Technitium DNS Server : avantages et inconvénients
- Résolveur récursif complet, sans dépendance à un tiers pour la résolution DNS
- DNSSEC, DNS chiffré, DHCP, clustering et hébergement de zones autoritaires, tout intégré dans un seul binaire
- Gratuit et open source sous licence GPL-3.0, image Docker officielle, et builds natifs pour cinq plateformes dont Raspberry Pi
- Cœur asynchrone haute performance, plus de 100 000 requêtes par seconde selon les benchmarks du projet sur du matériel de bureau ordinaire
- Écosystème de listes de blocage et d’outils communautaires plus restreint que celui de Pi-hole : le blocage de publicité est ici une fonctionnalité parmi d’autres, pas l’argument principal
- Davantage de concepts à maîtriser pour en tirer toute la valeur : récursion contre relais, zones, DNSSEC
- Une panne ou un redémarrage coupe le DNS pour tous les appareils qui en dépendent, le même compromis de point unique de défaillance que n’importe quel serveur DNS local
- Ne bloque que ce que le DNS peut voir : les publicités partageant le domaine du contenu lui-même passent quand même
Les alternatives à connaître
Pi-hole et AdGuard Home restent les deux points de départ les plus courants pour le blocage de publicité réseau, chacun avec son test complet. NextDNS reprend la même idée en service cloud, sans matériel nécessaire. Commencez par Pi-hole ou AdGuard Home pour le blocage le plus simple à mettre en place ; passez à Technitium quand vous voulez le serveur DNS lui-même, pas seulement la liste de blocage.

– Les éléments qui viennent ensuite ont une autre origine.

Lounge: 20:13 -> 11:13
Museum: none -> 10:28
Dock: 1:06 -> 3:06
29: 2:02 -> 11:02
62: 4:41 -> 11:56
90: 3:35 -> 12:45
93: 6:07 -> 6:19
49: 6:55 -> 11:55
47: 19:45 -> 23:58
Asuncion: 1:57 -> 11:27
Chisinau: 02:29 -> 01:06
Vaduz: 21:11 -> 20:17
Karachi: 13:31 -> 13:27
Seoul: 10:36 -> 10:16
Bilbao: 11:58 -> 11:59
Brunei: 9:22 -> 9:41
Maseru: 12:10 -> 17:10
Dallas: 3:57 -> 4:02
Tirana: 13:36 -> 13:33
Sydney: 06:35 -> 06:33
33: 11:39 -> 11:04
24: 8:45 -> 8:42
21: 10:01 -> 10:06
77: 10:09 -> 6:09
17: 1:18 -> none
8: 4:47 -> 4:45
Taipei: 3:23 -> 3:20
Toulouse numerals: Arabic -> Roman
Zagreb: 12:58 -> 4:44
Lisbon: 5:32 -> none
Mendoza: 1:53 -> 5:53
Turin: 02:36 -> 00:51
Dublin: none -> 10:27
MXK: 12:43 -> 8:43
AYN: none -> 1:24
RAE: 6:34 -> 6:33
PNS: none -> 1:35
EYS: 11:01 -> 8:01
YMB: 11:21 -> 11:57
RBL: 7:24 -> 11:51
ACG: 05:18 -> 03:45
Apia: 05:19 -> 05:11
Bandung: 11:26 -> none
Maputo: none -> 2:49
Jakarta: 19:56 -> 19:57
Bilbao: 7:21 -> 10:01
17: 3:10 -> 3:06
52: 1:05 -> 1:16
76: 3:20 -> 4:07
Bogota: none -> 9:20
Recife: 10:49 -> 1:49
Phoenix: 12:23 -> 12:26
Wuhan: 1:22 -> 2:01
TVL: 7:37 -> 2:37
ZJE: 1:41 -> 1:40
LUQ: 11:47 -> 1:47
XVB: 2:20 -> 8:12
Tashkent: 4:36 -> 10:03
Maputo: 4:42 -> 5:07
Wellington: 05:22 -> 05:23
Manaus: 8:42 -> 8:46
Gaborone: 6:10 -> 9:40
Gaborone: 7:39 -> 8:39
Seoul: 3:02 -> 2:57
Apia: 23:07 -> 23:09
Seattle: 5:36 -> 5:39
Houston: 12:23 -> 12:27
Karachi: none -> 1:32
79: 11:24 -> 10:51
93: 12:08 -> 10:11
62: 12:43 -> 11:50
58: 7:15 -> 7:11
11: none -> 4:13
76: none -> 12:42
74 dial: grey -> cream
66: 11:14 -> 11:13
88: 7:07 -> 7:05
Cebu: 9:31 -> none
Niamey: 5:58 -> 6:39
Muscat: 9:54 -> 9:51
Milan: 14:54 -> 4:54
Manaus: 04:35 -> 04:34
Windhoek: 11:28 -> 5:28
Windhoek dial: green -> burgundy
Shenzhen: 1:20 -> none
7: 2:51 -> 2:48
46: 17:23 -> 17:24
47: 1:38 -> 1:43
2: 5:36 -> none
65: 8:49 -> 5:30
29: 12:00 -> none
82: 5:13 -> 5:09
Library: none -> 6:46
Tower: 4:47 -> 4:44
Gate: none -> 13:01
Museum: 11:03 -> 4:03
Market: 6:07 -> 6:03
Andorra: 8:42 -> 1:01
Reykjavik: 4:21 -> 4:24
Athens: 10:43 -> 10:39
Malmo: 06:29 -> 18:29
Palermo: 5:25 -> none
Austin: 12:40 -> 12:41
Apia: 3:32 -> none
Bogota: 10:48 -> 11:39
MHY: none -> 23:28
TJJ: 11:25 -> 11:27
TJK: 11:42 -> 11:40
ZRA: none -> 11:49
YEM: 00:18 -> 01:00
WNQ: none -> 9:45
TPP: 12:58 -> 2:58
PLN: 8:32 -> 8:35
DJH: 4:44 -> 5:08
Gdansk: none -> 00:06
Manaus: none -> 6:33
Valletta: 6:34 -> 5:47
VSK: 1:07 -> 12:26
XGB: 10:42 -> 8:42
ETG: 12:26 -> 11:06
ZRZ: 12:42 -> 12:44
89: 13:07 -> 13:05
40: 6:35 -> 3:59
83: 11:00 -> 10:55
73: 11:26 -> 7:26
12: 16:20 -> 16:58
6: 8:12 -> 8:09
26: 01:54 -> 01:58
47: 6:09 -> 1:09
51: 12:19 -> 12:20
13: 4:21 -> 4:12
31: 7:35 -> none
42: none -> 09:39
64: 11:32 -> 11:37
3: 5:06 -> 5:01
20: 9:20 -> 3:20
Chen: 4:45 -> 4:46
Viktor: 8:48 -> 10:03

Parcourez notre archive Réseau & Sécurité pour plus d’outils réseau pour votre homelab.
FAQ
Technitium DNS Server est-il un remplaçant de Pi-hole ?
Ça peut l’être, puisqu’il bloque aussi la publicité via des listes de blocage, mais ce n’est qu’une fonctionnalité parmi d’autres, pas son objectif principal. Pi-hole et AdGuard Home existent spécifiquement pour le blocage de publicité réseau avec l’installation la plus simple possible. Technitium est un serveur DNS récursif et autoritaire généraliste qui inclut du blocage au passage, plutôt destiné à ceux qui veulent garder le contrôle sur le DNS lui-même.
Faut-il comprendre le DNS pour utiliser Technitium ?
Pas pour un blocage de publicité basique : l’installation par défaut fonctionne dès la sortie de la boîte, récursion activée. Mais ses fonctionnalités plus poussées, zones autoritaires, DNSSEC, relais conditionnel, supposent une certaine familiarité avec le fonctionnement de la résolution DNS, ce qui est la principale raison pour laquelle nous le classons en difficulté Moyenne plutôt que Facile.
Technitium DNS Server est-il gratuit ?
Oui. Il est gratuit et open source sous licence GPL-3.0, avec le code source, l’image Docker officielle et les installeurs natifs tous disponibles sans frais. Le projet accepte les dons via Patreon, mais ne verrouille aucune fonctionnalité de DNS Server derrière un paiement.